Normally the birthing lab would be filled with up to sixteen Special Forces soldiers being decanted at once—soldiers who would be activated and trained together to build unit cohesion during training, and to ease the soldiers' disorientation at being activated fully conscious but without any memory to speak of. This time, there was just one soldier: The one who would house Charles Boutin's consciousness.

It had been more than two centuries since the nascent Colonial Union, faced with its spectacular failure to defend the earliest of its colonies (the planet Phoenix was called so for a reason), realized that unmodified human soldiers were unable to get the job done. The spirit was willing—human history recorded some of its greatest doomed battles in those years, with the Battle for Armstrong in particular studied as a masterful example of how to turn an imminent rout by alien forces into a shocking and painful Pyrrhic victory for one's enemy—but the flesh was all too weak. The enemy, all of the enemies, were too fast, too vicious, too pitiless and too many. Human technology was good, and weapon to weapon humans were as well-equipped as the vast majority of their adversaries. But the weapon that ultimately matters is the one behind the trigger.

The earliest modifications were relatively simple: increased speed, muscle mass and strength, endurance. Early genetic engineers, however, were hampered by the practical and ethical problems of engineering humans in vitro, and then waiting for them to grow sufficiently large and smart enough to fight, a process that took roughly eighteen years. The Colonial Defense Forces discovered to its intense chagrin that many of its (relatively) lightly genetically-modified humans were not particularly pleased to discover they were raised as a crop of cannon fodder and refused to fight, despite the best indoctrination and propaganda efforts to persuade them otherwise. Unmodified humans were equally scandalized, as the effort smacked of yet another eugenics effort on the part of a human government, and the track record of eugenics-loving governments in the human experience was not exactly stellar.

The Colonial Union survived the wracking waves of political crises that followed in the wake of its earliest attempts to genetically engineer its soldiers, but just barely. Had the Battle for Armstrong not emphatically shown the colonies what sort of universe they were up against, the Union would likely have collapsed and the human colonies would have been left in the position of competing against each other as well as against every other intelligent species they had encountered to date.

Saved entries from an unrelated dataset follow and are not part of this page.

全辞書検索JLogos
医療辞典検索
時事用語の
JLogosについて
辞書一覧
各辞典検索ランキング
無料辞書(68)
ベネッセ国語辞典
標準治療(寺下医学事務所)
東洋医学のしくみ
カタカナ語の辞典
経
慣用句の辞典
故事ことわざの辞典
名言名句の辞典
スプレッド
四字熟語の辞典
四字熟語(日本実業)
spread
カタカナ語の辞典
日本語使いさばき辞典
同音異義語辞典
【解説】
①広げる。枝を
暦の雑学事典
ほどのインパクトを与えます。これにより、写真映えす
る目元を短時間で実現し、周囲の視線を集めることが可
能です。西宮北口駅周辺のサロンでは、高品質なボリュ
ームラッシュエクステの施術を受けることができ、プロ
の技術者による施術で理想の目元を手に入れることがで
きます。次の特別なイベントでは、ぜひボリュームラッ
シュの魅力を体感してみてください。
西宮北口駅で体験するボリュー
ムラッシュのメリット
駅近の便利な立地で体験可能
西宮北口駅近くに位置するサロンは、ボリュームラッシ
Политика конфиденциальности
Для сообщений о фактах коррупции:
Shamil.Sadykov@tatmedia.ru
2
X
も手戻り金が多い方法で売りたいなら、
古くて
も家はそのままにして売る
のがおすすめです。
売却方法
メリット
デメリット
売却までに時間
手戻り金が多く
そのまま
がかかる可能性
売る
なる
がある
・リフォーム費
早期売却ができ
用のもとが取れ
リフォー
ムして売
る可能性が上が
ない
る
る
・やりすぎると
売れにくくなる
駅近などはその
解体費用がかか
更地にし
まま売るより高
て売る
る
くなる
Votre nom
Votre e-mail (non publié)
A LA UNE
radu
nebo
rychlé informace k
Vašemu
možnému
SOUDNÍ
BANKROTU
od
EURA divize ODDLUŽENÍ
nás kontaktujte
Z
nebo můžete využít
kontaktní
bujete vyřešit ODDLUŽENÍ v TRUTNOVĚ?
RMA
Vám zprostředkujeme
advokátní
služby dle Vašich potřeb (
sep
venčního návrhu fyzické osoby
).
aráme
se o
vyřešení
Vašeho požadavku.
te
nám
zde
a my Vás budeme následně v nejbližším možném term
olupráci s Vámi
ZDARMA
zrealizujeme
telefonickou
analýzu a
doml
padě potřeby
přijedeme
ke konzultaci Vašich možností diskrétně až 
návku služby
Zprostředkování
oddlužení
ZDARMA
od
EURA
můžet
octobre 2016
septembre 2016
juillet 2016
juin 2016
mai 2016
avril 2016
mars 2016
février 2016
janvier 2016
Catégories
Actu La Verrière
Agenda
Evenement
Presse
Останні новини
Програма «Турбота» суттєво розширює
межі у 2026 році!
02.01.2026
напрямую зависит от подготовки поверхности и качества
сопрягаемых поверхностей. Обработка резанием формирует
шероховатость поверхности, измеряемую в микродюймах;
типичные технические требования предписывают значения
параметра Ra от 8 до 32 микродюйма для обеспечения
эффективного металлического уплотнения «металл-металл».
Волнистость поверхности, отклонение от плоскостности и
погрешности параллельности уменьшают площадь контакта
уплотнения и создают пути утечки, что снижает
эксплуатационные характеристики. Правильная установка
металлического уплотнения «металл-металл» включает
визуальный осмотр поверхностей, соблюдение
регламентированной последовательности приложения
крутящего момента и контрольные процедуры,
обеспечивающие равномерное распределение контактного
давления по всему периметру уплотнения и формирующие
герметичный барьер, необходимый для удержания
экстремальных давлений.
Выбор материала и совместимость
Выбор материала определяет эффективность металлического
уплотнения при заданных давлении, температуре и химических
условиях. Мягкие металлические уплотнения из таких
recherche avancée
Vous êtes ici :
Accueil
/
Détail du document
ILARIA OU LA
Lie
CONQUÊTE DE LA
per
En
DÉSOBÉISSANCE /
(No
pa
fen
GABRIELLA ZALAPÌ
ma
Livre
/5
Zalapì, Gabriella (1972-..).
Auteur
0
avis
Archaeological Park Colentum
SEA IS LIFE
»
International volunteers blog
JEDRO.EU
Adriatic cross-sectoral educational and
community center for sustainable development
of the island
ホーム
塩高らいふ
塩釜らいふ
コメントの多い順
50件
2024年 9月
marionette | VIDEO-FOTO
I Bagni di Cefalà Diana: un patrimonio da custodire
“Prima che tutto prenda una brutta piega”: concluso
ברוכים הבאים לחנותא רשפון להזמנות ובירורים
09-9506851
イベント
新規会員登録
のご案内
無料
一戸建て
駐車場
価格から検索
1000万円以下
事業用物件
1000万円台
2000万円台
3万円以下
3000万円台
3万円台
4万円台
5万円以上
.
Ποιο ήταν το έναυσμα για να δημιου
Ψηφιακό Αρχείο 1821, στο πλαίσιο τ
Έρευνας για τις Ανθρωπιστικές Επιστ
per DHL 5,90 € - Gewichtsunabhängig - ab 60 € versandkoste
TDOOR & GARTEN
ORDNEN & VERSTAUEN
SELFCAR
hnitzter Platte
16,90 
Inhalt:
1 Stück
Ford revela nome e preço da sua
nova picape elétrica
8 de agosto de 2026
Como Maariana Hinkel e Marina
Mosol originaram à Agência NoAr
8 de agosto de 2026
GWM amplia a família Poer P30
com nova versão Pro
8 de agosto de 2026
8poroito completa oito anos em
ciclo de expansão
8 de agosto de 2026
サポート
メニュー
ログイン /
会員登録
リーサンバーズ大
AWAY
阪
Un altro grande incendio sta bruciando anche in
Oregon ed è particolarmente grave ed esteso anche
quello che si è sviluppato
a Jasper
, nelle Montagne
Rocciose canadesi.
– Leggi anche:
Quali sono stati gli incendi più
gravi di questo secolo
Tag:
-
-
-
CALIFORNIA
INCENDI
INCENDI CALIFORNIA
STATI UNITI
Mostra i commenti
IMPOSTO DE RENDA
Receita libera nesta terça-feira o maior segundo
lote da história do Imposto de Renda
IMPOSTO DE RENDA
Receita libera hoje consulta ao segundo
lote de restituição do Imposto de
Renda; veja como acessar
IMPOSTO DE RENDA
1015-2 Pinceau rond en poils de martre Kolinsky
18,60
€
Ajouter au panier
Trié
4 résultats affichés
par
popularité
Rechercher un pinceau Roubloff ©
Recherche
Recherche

The Union was also saved by the near-simultaneous arrival of dual, critical technological discoveries: the ability to force-grow a human body to adult size in months, and the emergence of the consciousness transfer protocol that allowed the personality and memories of one individual to be transported into another brain, provided that brain had the same genetics, and had been adequately prepared with a series of pre-transfer procedures that developed some of the necessary bioelectrical pathways in the brain. These new technologies allowed the Colonial Union to develop a large, alternate pool of potential recruits: The elderly, many of whom would readily accept a life in the military rather than die of old age, and whose deaths, in any event, would not create the multi-generational demographic damage that ensued when large numbers of healthy young adults were blown out of the gene pool at the end of an alien's weapon.